One semi-obvious reason he got the boot: the appearance of self-dealing. Beutner knows Eli Broad, who made a bid to buy the Times. Broad’s bid was summarily rejected and Beutner was dismissed soon thereafter. That rapid sequence leads one to assume that Tribune Publishing’s CEO concluded that the guy he was paying to run the Times was also sitting on the other side of the table, at least tangentially involved in a buyout deal in which he’d presumably have some stake.
Interestingly, Broad last week told one of our reporters that he was invited to bid by the chairman of Tribune. The chairman, Eddy Hartenstein, is the former publisher of the Times, and he brought Beutner in to replace him as publisher last year. That could have led Tribune’s CEO, Jack Griffin, to conclude that an L.A. cabal – Hartenstein, Broad and Beutner – was trying to wrest ownership of the Times away from Chicago. Perhaps some inside information was being brokered, the CEO may have wondered.
But wait. This semi-obvious reason may not make sense. That’s because the operating assumption for the past year was that Beutner – who’s an investment banker by trade, not a business operator – was brought in as publisher so he could put together a deal. Under this scenario, he would run the Times for a year or so, and with his deeper understanding of the business, he could put together an informed buyout deal, relying on his contacts with civic-minded people, such as Broad, to make the offer. That way, the Times could go into civic hands willing to pay a good price and Tribune could be on its way to an orderly disposal of its parts. After all, the sum of Tribune’s parts is likely greater than the whole; there’s scant economic reason for Tribune’s handful of metro daily newspapers to be combined in one company since they don’t even get their paper from the same mill.
In this scenario, Beutner was simply doing what he was supposed to do – find the highest and best buyer for the Times. So if that’s the case, why was he fired?

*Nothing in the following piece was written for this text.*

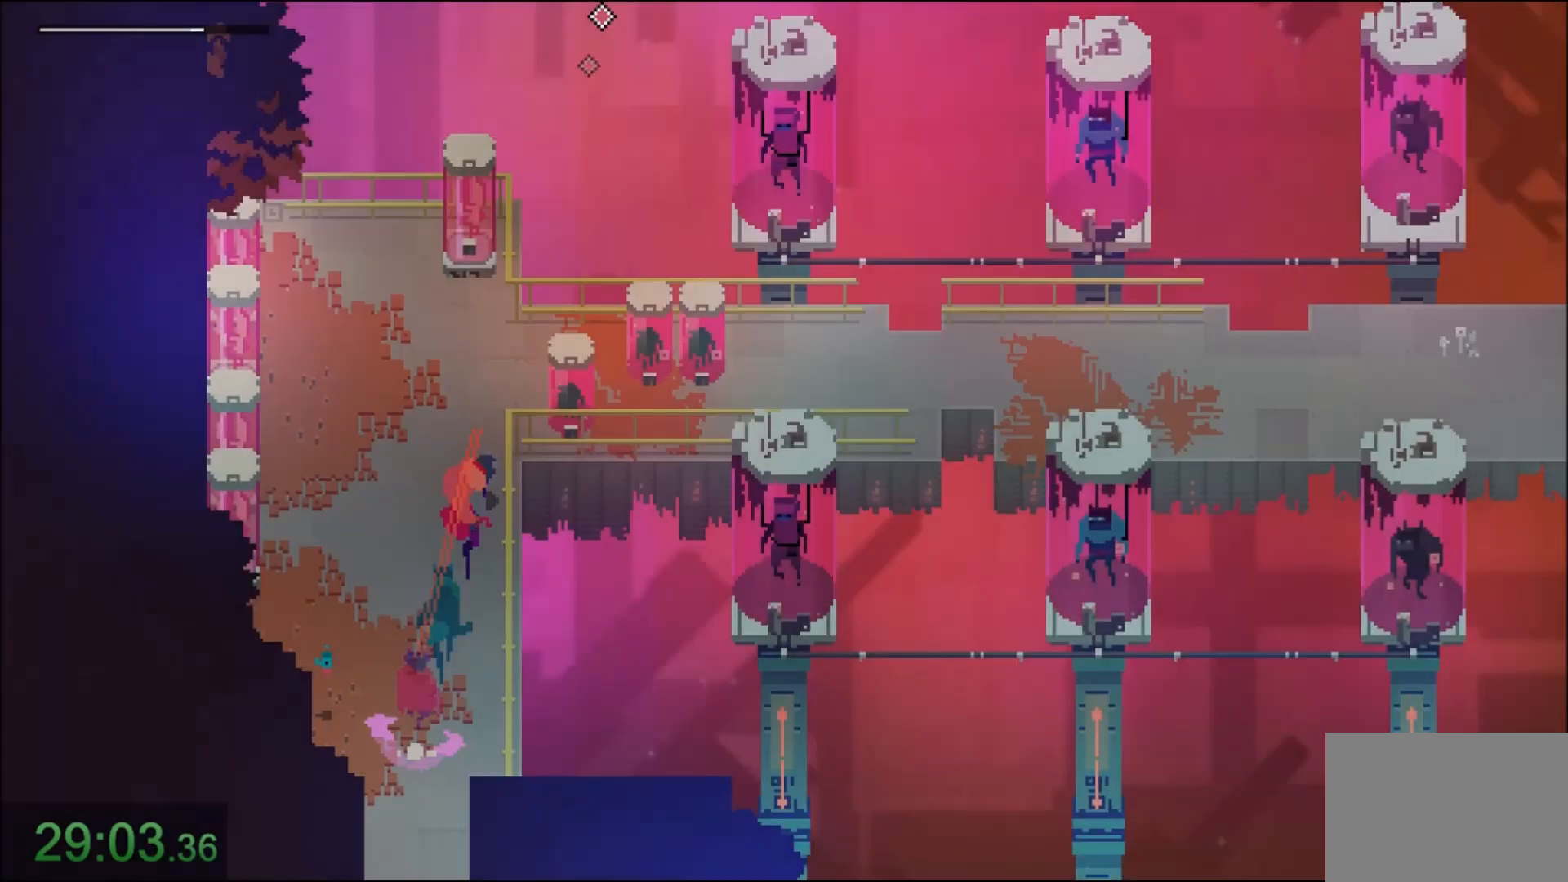
{"keys": ["d"], "mouse": [], "events": [[34, "mouse_right", "up"], [201, "mouse_right", "down"], [367, "mouse_right", "up"], [367, "w", "up"]]}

One person with knowledge of the situation said that this assumption of Beutner as stalking horse may have been true at one time, but things have changed. Griffin, the CEO, apparently has decided that he wants to keep the company intact. He has built up a sizable corporate office in Chicago and now seems intent on presiding over a big media company that, he thinks, is on the comeback trail financially and could grow in the future. Therefore, the buyout offer from the boys in Los Angeles was about as welcome as a printers’ union strike.
Whether that’s true or not has not been made clear. As noted at the outset of this column, this situation is mysterious.
But, also as noted, it’s troubling. Troubling because of what comes next. The incoming publisher has no L.A. connection and apparently arrives with the marching orders to get the Times’ finances in order. Beutner, for all his civic outreach and expansion of the journalistic product, allowed costs to run high, at least according to Chicago-think.
The newsroom appears to be target rich for the corporate axe. One informed article suggested that $10 million to $20 million may be lopped off the newsroom budget of $70 million to $75 million. Do the percentage calculation if you want to say “Ouch.”
So Angelenos face the prospect of a newspaper that is not owned by Broad or any other civic-minded steward and instead seems destined for severe cost-cutting and diminution of quality and meaning.
Beutner’s firing is mysterious. But mostly it’s troubling. That’s the big thing.